Boring problem. Why is this a C5 or an IMO 6? Assume $(p,q) = 1$ so that we move by $p$ $mq$ times, and $-q$ $mp$ times, where $m > 1$. Now, let $n(i)$ be the number of $i \leq j < i+p+q$ such that $x_{i+1}-x_i = p$. We just need to find some $i$ such that $n(i) = q$, and then the pair $(i, i+p+q)$ would work. Let $n(i)-q = \chi(i)$. Now note that $\chi(0) + \chi(p+q) + \cdots + \chi((m-1)(p+q)) = 0$, since there are $mq$ $+p$ moves in total. So, there exists some $i < j$ so that $\chi(i(p+q))$ and $\chi(j(p+q))$ are of opposite sign. Furthermore, $|\chi(i) - \chi(i+1)|\leq 1$, so by discrete continuity we can find $\chi(i) = 0$ indeed.

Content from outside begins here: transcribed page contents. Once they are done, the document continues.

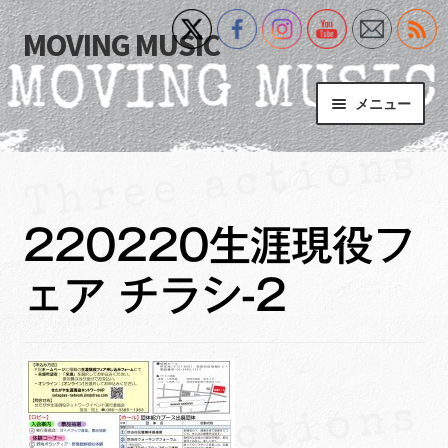
MOVING MUSIC
ナ
コ
ビ
ン
ゲ
テ
メニュー
ー
ン
シ
ツ
Home
ョ
へ
ン
ス
サ
Event
へ
キ
ブ
220220生涯現役フ
ス
ッ
メ
What’s New
キ
プ
ニ
ェア チラシ-2
ッ
ュ
Blog
プ
ー
を
サ
+MM Online Video Platform
展
ブ
開
メ
サ
フォトギャラリー
ニ
ブ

Easiest IMO 6 I've ever seen WLOG let $(p,q)=1$. Call an index $i$ for which $x_i-x_{i-1}=p$ "falling" and other indices "rising". There must be $kq$ falling indices and $kp$ rising indices in total for some positive integer $k>1$. Now, define $f(i)$ for an index $0\le i\le (k-1)(p+q)$ as the number of falling indices in the range $[i+1,i+p+q]$. Since $\sum_{j=0}^{k}f(jp+jq)=kq$, there are two indices $j_1,j_2$ for which $f(j_1 p+j_1 q)\ge q$ and $f(j_2 p+j_2 q)\le q$. Continuity gives that there is an index $i$ in $[j_1 p+j_1 q, j_2 p+j_2 q]$ for which $f(i)=q$ as desired.

We may assume that $p,q$ are coprime. Then we see that $n$ has to be a multiple of $p+q$; write $n=k(p+q)$ for some $k>1.$ Instead of looking at the sequence $(x_i)$ directly, we consider the sequence of differences $(x_{i}-x_{i-1}).$ We see that this contains $kq$ times the number $p$ and $kp$ times the number $q.$ It is now enough to find $p+q$ consecutive elements of this sequence which sum to $0$, or equivalently, which contain $q$ times the number $p.$ Consider the blocks formed by the first $p+q$ numbers, the $p+q+1$-th to $2(p+q)$-th number and so one. If one of these contains $p$ $q$-times, we are done. Otherwise we find two blocks such that one contains $<q$ and the other $>q$ times $p.$ Then we use discrete continuity (i.e. the fact that the number of $p$'s can only change by $-1,0$ or $1$ if we move from one block to the next) to find a block in between these blocks where $p$ apperars $q$ times, as desired.